Gli elementi più diversi sembrano fondersi nella complessa partitura, dalla tipica melodicità ereditata dal melodramma francese ottocentesco (Bizet e, soprattutto, Massenet) a limitate reminiscenze wagneriane (un non celato uso del leitmotiv, tuttavia non funzionale), dalla tradizione poliarmonica (politonale e polimodale) dei “Six” al colore orchestrale del “Pelleas” debussyano, senza alcun coinvolgimento o commistione con le concezioni estetiche e i tecnicismi della coeva avanguardia. Ne risulta, pertanto, un affresco musicale che tende a evocare, sovente con forti tinte intrise di drammaticità, una sorta di espressività psicologica dei personaggi raffigurati (soprattutto Soeur Blanche, la protagonista, ma anche la Priora) e travalica lo stesso misticismo che si esalta ed emerge nei profondi e ancestrali squarci corali (si pensi al “Salve Regina” dell’ultima scena, intonato dalle Carmelitane che salgono al patibolo, e al “Veni Creator Spiritus”, accennato da Blanche che sceglie di condividere il martirio con le consorelle).

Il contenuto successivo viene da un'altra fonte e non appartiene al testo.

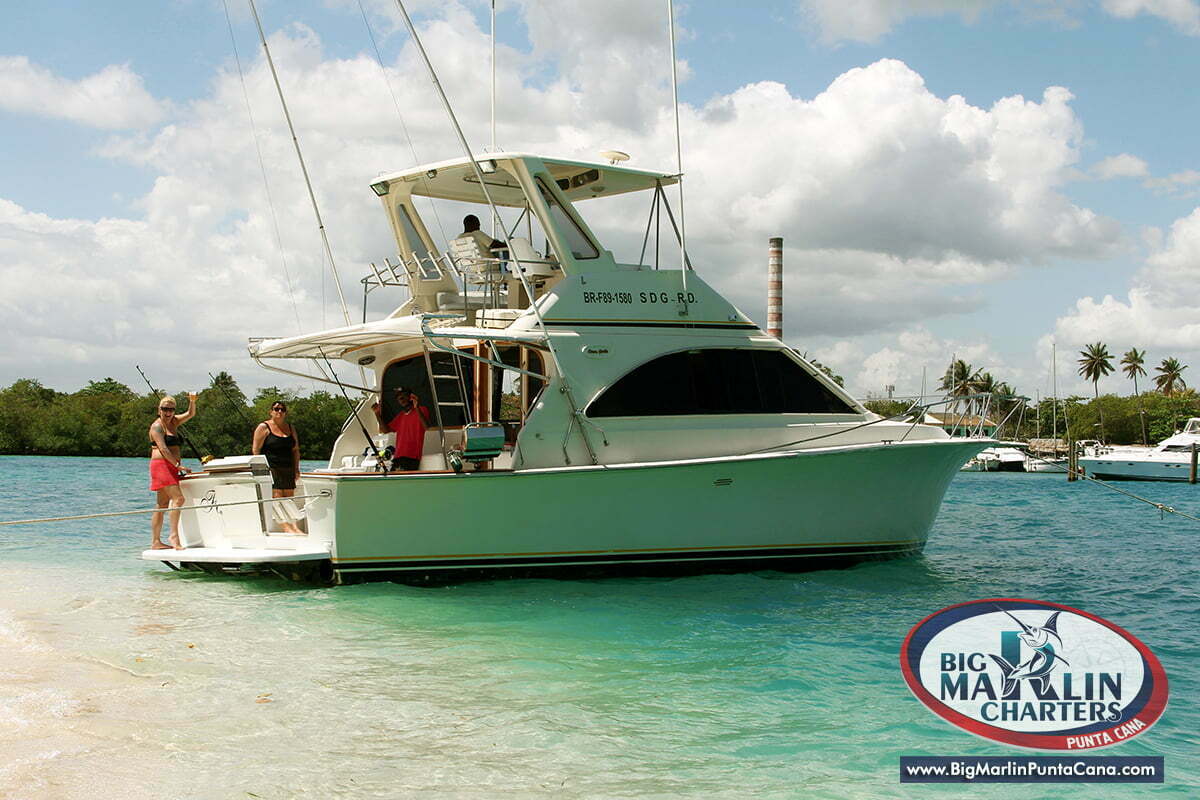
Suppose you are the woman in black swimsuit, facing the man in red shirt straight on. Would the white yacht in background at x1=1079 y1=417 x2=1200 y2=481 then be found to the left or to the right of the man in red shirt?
left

L’esecuzione degli estratti dell’opera – ben distribuiti drammaturgicamente nella selezione operata – è stata indubbiamente di alto valore artistico: eccellenti tutti gli interpreti, il soprano Hélène Guilmette (Sorella Costance), il soprano Karen Vourc’h (Blanche), il mezzosoprano Monica Bacelli (Madre Marie), il tenore Jean François Borras (il Cavaliere de la Force), il baritono Laurent Naouri (il Marchese de la Force), i quattro artisti del coro (il mezzosoprano Michela Malagoli – una carmelitana –, il contralto Simonetta Pelacchi – Sorella Mathilde –, il contralto Tiziana Pizzi – Madre Jeanne – e il Tenore Carlo Napoletani – Thierry) e, soprattutto, il contralto Sylvie Brunet-Grupposo (la Priora) per un’intensa e irripetibile performance di straordinaria potenza espressiva. Buona (ma esuberante) s’è mostrata l’interpretazione del francese Stéphane Denève, che ha diretto l’orchestra ceciliana sempre in grado di esprimersi ai massimi livelli: consequenziali le prolungate ovazioni del non numerosissimo pubblico a tutti i protagonisti di un evento concertistico di notevole contenuto culturale.